Alongside the announcement of the World Health Organization’s (WHO) framework for the allocation of limited malaria vaccine supply published earlier this week, Malaria Consortium published Vaccines: The cornerstone of disease burden reduction, calling for sustainable vaccine interventions through country ownership, improved vaccine supply constraints and widespread availability of vaccines through equitable coverage.
In October 2021, after more than 30 years of research, WHO issued a recommendation that children in moderate-to-high malaria transmission settings should be given the RTS,S/AS01 malaria vaccine to curb malaria infections with Plasmodium falciparum. This vaccine, given in four doses, was found to be safe and effective following pilot introduction in Malawi, Ghana and Kenya, where over a million children received at least one dose through the malaria vaccine implementation programme (MVIP). If widely deployed, WHO estimates that the vaccine could save the lives of an additional 40,000 to 80,000 African children each year.
International financing of vaccine doses for country implementation was secured in December 2021 when the Board of Gavi, the Vaccine Alliance, approved funding for the malaria vaccine programme. An initial investment of US $155.7 million will support malaria vaccine introduction, procurement, and delivery for Gavi-eligible countries in sub-Saharan African in 2022 – 2025.

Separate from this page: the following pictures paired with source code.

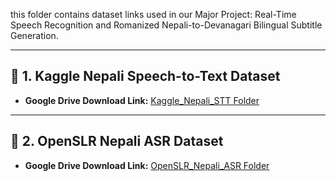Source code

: this folder contains dataset links used in our Major Project: Real-Time Speech Recognition and Romanized Nepali-to-Devanagari Bilingual Subtitle Generation.

---

## 🔹 1. Kaggle Nepali Speech-to-Text Dataset

- **Google Drive Download Link:** [Kaggle_Nepali_STT Folder](https://drive.google.com/drive/folders/1bvm1cpbUuPO1oIp0_3yUaf38anNaAxyN?usp=drive_link)

---

## 🔹 2. OpenSLR Nepali ASR Dataset

- **Google Drive Download Link:** [OpenSLR_Nepali_ASR Folder](https://drive.google.com/drive/folders/1spxZUJdnmGEzOR3rkf6ltdTqayJjf-EB?usp=drive_link)



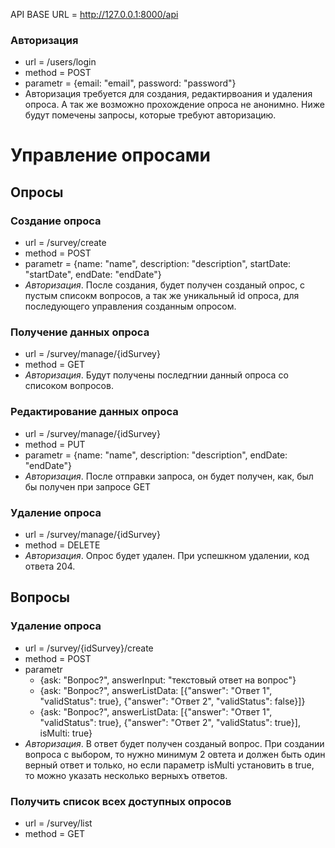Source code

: 
API BASE URL = http://127.0.0.1:8000/api

### Авторизация 
* url = /users/login
* method = POST
* parametr = {email: "email", password: "password"} 
* Авторизация требуется для создания, редактирвоания и удаления опроса. А так же возможно прохождение опроса не анонимно. Ниже будут помечены запросы, которые требуют авторизацию.

# Управление опросами
## Опросы
### Создание опроса 
* url = /survey/create
* method = POST
* parametr = {name: "name", description: "description", startDate: "startDate", endDate: "endDate"}
* *Авторизация*. После создания, будет получен созданый опрос, с пустым списокм вопросов, а так же уникальный id опроса, для последующего управления созданным опросом.

### Получение данных опроса 
* url = /survey/manage/{idSurvey}
* method = GET
* *Авторизация*. Будут получены последгнии данный опроса со списоком вопросов.

### Редактирование данных опроса 
* url = /survey/manage/{idSurvey}
* method = PUT
* parametr = {name: "name", description: "description", endDate: "endDate"}
* *Авторизация*. После отправки запроса, он будет получен, как, был бы получен при запросе GET

### Удаление опроса 
* url = /survey/manage/{idSurvey}
* method = DELETE
* *Авторизация*. Опрос будет удален. При успешкном удалении, код ответа 204.

## Вопросы
### Удаление опроса 
* url = /survey/{idSurvey}/create
* method = POST
* parametr
  * {ask: "Вопрос?", answerInput: "текстовый ответ на вопрос"}
  * {ask: "Вопрос?", answerListData: [{"answer": "Ответ 1", "validStatus": true}, {"answer": "Ответ 2", "validStatus": false}]}
  * {ask: "Вопрос?", answerListData: [{"answer": "Ответ 1", "validStatus": true}, {"answer": "Ответ 2", "validStatus": true}], isMulti: true}
* *Авторизация*. В ответ будет получен созданый вопрос. При создании вопроса с выбором, то нужно минимум 2 овтета и должен быть один верный ответ и только, но если параметр isMulti установить в true, то можно указать несколько верныхъ ответов.

### Получить список всех доступных опросов 
* url = /survey/list
* method = GET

Gavi aims to open applications for country-level procurement of doses by the end of July, initially for MVIP countries. Countries across Africa, including Uganda, are now announcing their plans to start malaria vaccine rollouts from as early as 2023. However, demand for this vaccine is expected to outstrip supply over the next four to six years. Current vaccine production capacity stands at a maximum of 15 million doses per year, while demand is estimated to exceed 100 million doses annually. Recent announcements by GSK plc on the signing of an agreement to transfer manufacturing of the antigen part of the vaccine, is critical for creating confidence in governments who are looking to adopt the WHO recommendation. GSK plc also indicate a potential doubling in production of the adjuvant to the vaccine, AS01, which will contribute to an increase in vaccine supplies.
Given this concerning disparity between the demand for the vaccine and the supply available, in large part due to a shortage of antigen production, the WHO framework for allocation outlines guiding principles for countries seeking to introduce the malaria vaccine and create a fair, transparent and equitable mechanism to prioritise areas of greatest need until supply meets demand.
Dr James Tibenderana, Malaria Consortium’s Global Technical Director said:
“Malaria Consortium welcomes the global effort and commitment that has gone into developing this framework and supports its intent to ensure the malaria vaccine reaches populations with the highest disease burden. It will be critical to monitor that the vaccine is reaching the most vulnerable and that equity is achieved. Vaccine hesitancy should be seen as a possible reaction and adequate plans be put in place to mitigate it.
Sufficient support, funding and guidance should be provided to countries needing to further strengthen their health systems in order to secure adequate allocation; and indicators provided by the WHO to measure this appropriately - as well as recommendations for lower burden countries to prepare for implementation of RTS,S vaccines in case of available supply or next generation malaria vaccines - should be clear.”
Whilst progress in operationalising a roll out of the RTS,S malaria vaccine is good news, Malaria Consortium continues to emphasise that the vaccine will be most effective when used in combination with the existing mix of proven malaria interventions, including seasonal malaria chemoprevention (SMC), long-lasting insecticidal nets (LLINs), parasite-based diagnosis and case management. The framework outlines that countries will have the option for seasonal use of the vaccine which provides opportunities to optimise the impact of the two preventive strategies, SMC and RTS,S, which is a positive inclusion.
Alongside the introduction and roll-out of the RTS,S malaria vaccine, cost evaluations and political-economy analyses should be carried out to get a full understanding of how national health budgets and decision-making will be affected by the rollout. Careful consideration will also need to be given to how such a vaccine is introduced within communities. Extensive social behaviour change communications and operations research will be important success factors for effective rollout.
“Achieving malaria elimination across the African continent is complex and countries will not be able to embed a rollout of a malaria vaccine without compromising coverage of existing malaria tools unless new financing is secured. Achieving this vision will demand robust investment and new public and private partnerships to increase manufacturing capacity swiftly, in particular the capacity to manufacture malaria vaccines and their accessory supplies in Africa. Donors investing in child health interventions are in a position to help liberate such financing, if there is the will to explore blended and innovative financing solutions that can also positively impact on strengthening countries’ health systems more broadly”, added Dr Tibenderana.
The WHO and partners are exploring other ways to increase malaria vaccine supply including supporting the development of new and next-generation malaria vaccines with similar or higher efficacy, such as R21/Matrix-M and Sanaria PfSPZ. BioNTech, manufacturer of the Pfizer-BioNTech COVID-19 vaccine, announced in 2021 that the company had started work on the saRNA vaccine, for which GSK and Yale University have already submitted a patent application in the United States of America.